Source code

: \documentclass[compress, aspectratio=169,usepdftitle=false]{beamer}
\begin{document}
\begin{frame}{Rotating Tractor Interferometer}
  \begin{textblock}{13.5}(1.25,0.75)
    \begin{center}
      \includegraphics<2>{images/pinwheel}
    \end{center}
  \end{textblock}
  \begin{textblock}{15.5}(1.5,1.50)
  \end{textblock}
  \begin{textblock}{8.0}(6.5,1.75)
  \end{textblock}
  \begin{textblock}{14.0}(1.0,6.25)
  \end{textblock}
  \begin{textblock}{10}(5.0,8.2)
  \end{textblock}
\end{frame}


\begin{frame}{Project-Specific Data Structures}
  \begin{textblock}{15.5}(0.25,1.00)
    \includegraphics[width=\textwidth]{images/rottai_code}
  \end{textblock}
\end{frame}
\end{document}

--------------------

• **How to complete this task**: Nothing but a number should be given: the count of lines above in which the word "frame" occurs.

• **Answer section**: 4